Himpunan Mahasiswa Program Studi Pendidikan Agama Islam UIN Malang menginisiasi Webinar Entrepreneur pada Minggu, 19 April 2026 melalui platform Zoom sebagai ruang pembelajaran yang menekankan perubahan pola pikir kewirausahaan. Kegiatan ini diikuti sekitar 200 peserta dari berbagai latar belakang, mencerminkan tingginya minat generasi muda terhadap pengembangan kapasitas di bidang usaha berbasis digital.
Webinar ini tidak berhenti pada penyampaian materi teknis, melainkan diarahkan pada pembentukan cara pandang yang lebih adaptif terhadap risiko dan peluang. Pemateri, Muhammad Haula, mengajak peserta untuk melihat kegagalan sebagai bagian dari proses pembelajaran yang tidak terpisahkan dari perjalanan usaha. Penekanan ini menjadi penting di tengah kecenderungan mahasiswa yang masih memandang kegagalan sebagai akhir, bukan sebagai proses penguatan diri.
“Kegagalan bukan akhir, melainkan kesempatan untuk tumbuh, dan tantangan pun bukan untuk dihindari, melainkan yang membentuk kita berkembang,” ujarnya.
Pendekatan yang digunakan dalam kegiatan ini mengarah pada penguatan keberanian mengambil keputusan serta kemampuan membaca peluang di tengah perubahan.
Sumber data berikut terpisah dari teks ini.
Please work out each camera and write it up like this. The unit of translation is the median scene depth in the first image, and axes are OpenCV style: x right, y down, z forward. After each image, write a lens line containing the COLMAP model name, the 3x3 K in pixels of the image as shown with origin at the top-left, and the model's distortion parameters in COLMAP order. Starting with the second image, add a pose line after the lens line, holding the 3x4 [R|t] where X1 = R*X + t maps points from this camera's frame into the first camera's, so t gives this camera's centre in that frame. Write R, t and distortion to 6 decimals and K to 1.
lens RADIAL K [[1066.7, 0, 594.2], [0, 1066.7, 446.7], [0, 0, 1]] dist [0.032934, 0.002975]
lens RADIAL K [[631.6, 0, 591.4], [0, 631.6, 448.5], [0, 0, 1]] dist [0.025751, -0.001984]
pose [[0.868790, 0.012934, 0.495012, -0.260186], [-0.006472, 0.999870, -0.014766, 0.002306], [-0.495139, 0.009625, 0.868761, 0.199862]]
Diskusi yang berlangsung memberikan ruang bagi peserta untuk menguji pemahaman sekaligus merefleksikan kesiapan diri dalam menghadapi dunia usaha yang kompetitif.
Ketua HMPS PAI, Dzia Ul Haq Muhammad Ali Zuhdy, memandang kegiatan ini sebagai bagian dari upaya membangun karakter mahasiswa yang mandiri dan progresif. Ia menilai bahwa penguatan wawasan kewirausahaan perlu diiringi dengan perubahan cara berpikir agar mahasiswa mampu beradaptasi dengan cepat terhadap perkembangan zaman.
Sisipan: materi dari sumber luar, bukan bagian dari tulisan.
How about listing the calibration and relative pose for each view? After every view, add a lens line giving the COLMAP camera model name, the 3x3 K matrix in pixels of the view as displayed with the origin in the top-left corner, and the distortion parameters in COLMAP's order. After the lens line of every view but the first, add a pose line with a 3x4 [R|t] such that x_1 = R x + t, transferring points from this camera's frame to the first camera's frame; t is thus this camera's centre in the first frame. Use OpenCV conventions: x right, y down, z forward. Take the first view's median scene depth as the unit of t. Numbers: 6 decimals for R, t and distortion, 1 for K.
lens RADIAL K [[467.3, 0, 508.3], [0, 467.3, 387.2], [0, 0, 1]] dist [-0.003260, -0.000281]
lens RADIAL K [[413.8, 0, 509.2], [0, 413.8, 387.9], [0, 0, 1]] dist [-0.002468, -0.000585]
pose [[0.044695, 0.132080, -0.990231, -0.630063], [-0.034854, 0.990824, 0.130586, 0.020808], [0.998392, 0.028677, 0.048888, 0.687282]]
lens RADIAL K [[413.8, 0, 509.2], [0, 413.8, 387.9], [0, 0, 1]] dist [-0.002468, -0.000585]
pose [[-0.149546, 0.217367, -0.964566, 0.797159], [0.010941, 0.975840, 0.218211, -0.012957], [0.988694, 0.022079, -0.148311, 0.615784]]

Secara lebih luas, webinar ini memperlihatkan pergeseran peran organisasi kemahasiswaan sebagai ruang pembinaan yang tidak hanya berorientasi pada akademik, tetapi juga pada kesiapan menghadapi realitas sosial dan ekonomi. Penguatan mindset kewirausahaan menjadi salah satu strategi untuk mendorong mahasiswa lebih aktif menciptakan peluang.
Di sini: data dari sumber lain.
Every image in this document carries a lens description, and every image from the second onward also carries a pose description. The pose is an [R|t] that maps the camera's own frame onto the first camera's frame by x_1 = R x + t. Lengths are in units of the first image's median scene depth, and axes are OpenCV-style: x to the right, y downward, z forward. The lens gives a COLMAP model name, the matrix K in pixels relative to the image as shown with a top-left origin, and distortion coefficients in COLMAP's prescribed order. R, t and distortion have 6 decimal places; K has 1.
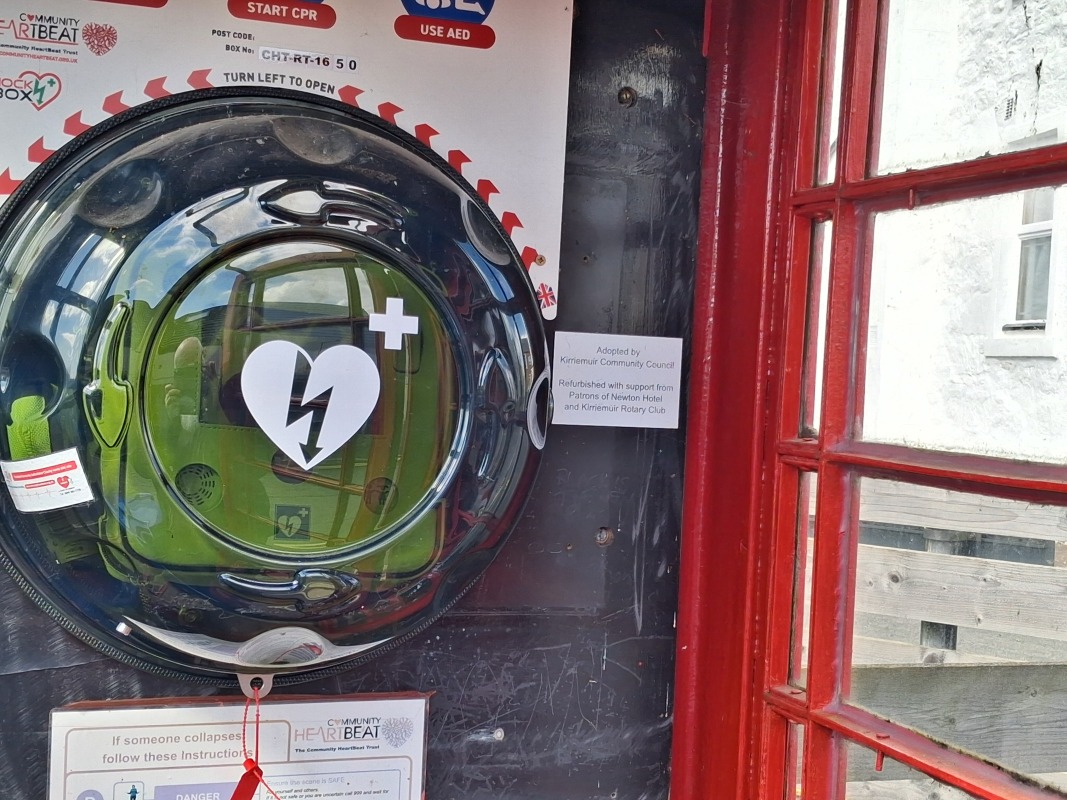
lens RADIAL K [[1677.6, 0, 550.0], [0, 1677.6, 398.5], [0, 0, 1]] dist [0.350232, -1.573035]
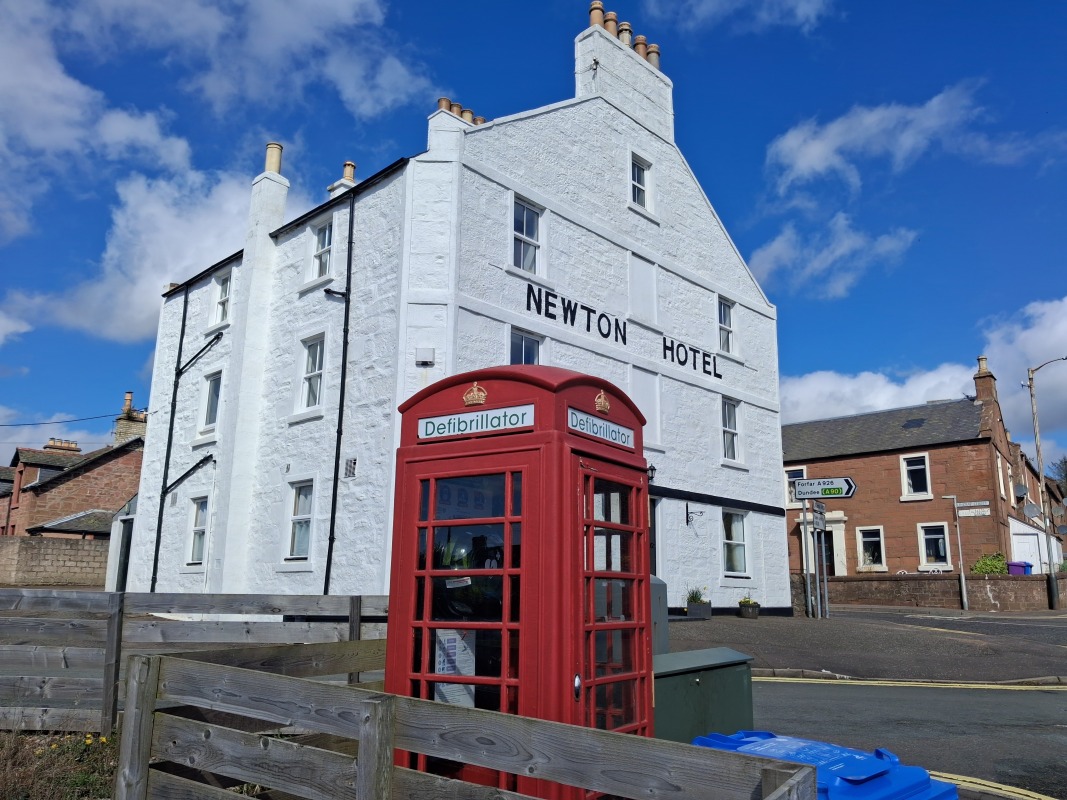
lens RADIAL K [[832.9, 0, 533.5], [0, 832.9, 400.0], [0, 0, 1]] dist [0.000922, 0.005497]
pose [[0.793607, 0.096723, 0.600693, -1.770054], [0.042916, 0.975925, -0.213841, 0.052708], [-0.606915, 0.195485, 0.770351, -1.505555]]
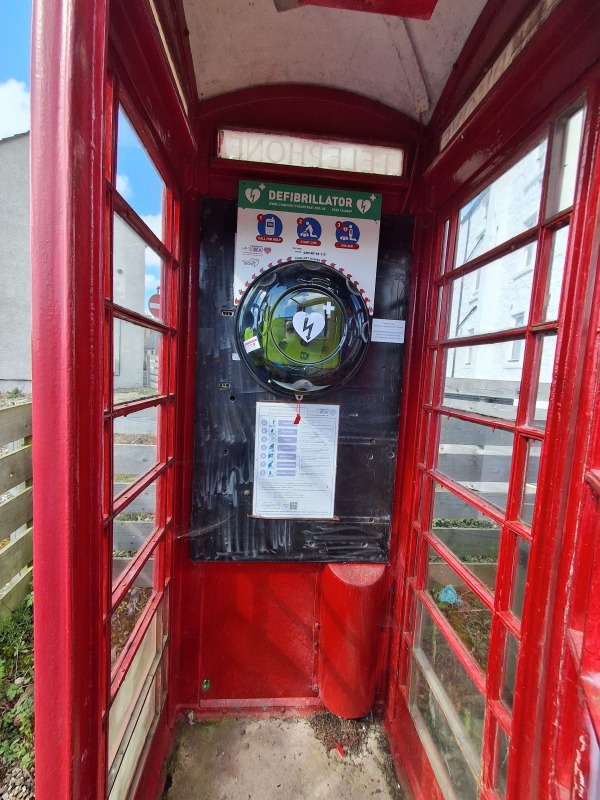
lens RADIAL K [[372.6, 0, 300.0], [0, 372.6, 400.0], [0, 0, 1]] dist [0.011830, 0.000032]
pose [[0.968890, 0.026261, -0.246094, 0.064473], [-0.014056, 0.998588, 0.051222, 0.122117], [0.247091, -0.046170, 0.967892, 0.064550]]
Melalui kegiatan ini, HMPS PAI berkontribusi dalam membentuk mahasiswa yang berani mencoba, reflektif dalam belajar, dan tangguh menghadapi tantangan. Upaya tersebut sejalan dengan penguatan tridarma perguruan tinggi, khususnya dalam mencetak lulusan yang adaptif, inovatif, dan memiliki daya saing di era digital.